**DOCUMENTO ORIGINAL**
○ ○ ○ ○ ○
Las
primeras alarmas sobre la plaga quedaron encerradas entre las tapas de algunas
revistas científicas. Los médicos chinos comenzaban a entender cómo funcionaba
el virus y los enfermos comenzaban a morir. Pero era inevitable, de eso se
trata cuando se habla de contagios y muertes. Las tablillas en las camas de los
pacientes eran simples anécdotas mientras los artículos en las revistas eran
grandes descubrimientos. Lui Shao-hua, doctor en ciencias sociomédicas y
antropología, lo explicó con algo de reproche: “Sería muy fácil observar la
tendencia desde la perspectiva funcional de los grandes datos
epidemiológicos. Pero esas personas usaron los datos con fines de
publicación, sin preocuparse por esta tendencia o por la salud pública.”
Casi un
mes después de tener claridad sobre el carácter mortal del virus se dieron las
órdenes de las autoridades. Primero el cierre, la cuarentena de una ciudad de
once millones de habitantes. Luego, el “cordón sanitario” para Hubei, un estado
de cincuenta millones de habitantes. Una especie de castigo inmerecido, un
designio que solo debe reprocharse a los dioses y a los pequeños agentes de sus
castigos. Una joven con apenas dos meses en la ciudad de Wuhan encontró en un
breve diario virtual una forma de pasar los días: “El mundo está en silencio, y
ese silencio es espantoso. Vivo sola, solo me doy cuenta de que hay otros
seres humanos alrededor por los ocasionales ruidos en el pasillo (…) Un hombre
estaba tratando de comprar mucha sal y alguien le preguntó por qué estaba
comprando tanta. Él respondió: ‘¿Y si el aislamiento dura un año entero?’ (…) Hoy
es Año Nuevo Chino. Nunca me importaron mucho las celebraciones, pero ahora, el
Año Nuevo me parece aún más irrelevante que nunca. A la mañana, me salió un
poco de sangre cuando estornudé. Sentí miedo.”
○ ○ ○ ○ ○
Entradas de datos guardadas:
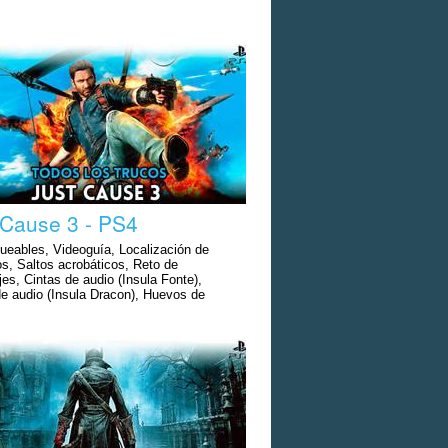
 Cause 3 - PS4
ueables, Videoguía, Localización de
os, Saltos acrobáticos, Reto de
es, Cintas de audio (Insula Fonte),
de audio (Insula Dracon), Huevos de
○ ○ ○ ○ ○
**TAREAS POR REALIZAR**
1. Responde estas preguntas sobre el texto acerca de la plaga en Wuhan:
(a) ¿En qué campos es doctor Lui Shao-hua?
(b) ¿Cuántos habitantes tiene Hubei según el texto?
(c) ¿Qué respondió el hombre que intentaba comprar mucha sal?
2. Escribe la continuación del texto sobre la plaga en Wuhan a partir de su última oración.

**TAREAS RESUELTAS**
1.
(a) En ciencias sociomédicas y antropología.
(b) Cincuenta millones de habitantes.
(c) "¿Y si el aislamiento dura un año entero?"

2.
Las
pocas palabras de la joven de 29 años recuerdan al “cronista” de La Peste de Camus cuando se dio la orden
perentoria de cierre de la ciudad: “…un sentimiento tan individual como es el
de la separación de un ser querido se convirtió de pronto, desde las primeras
semanas, mezclado a aquel miedo, en el sufrimiento principal de todo un pueblo
durante aquel largo exilio.” Separar a millones de humanos, impedir sus
movimientos, lograr que el miedo sea barrera suficiente no es fácil. En Francia
una habitante de Wuhan confesó en las redes haberse escondido detrás de
medicamentos para aliviar la fiebre para lograr su viaje soñado. El 99.9% de
los habitantes de la ciudad están sanos y convictos. Las redes sociales son el
único desfogue, un ruido incontable de descontentos y mentiras. Pero no solo
están las trampas a la cuarentena, también están quienes se nombran a sí mismos
policía anti peste: increpan a quienes no tienen mascarillas, sellan las casas
donde han visto visitas de sanidad, reportan ante la policía a quienes
consideran infectados.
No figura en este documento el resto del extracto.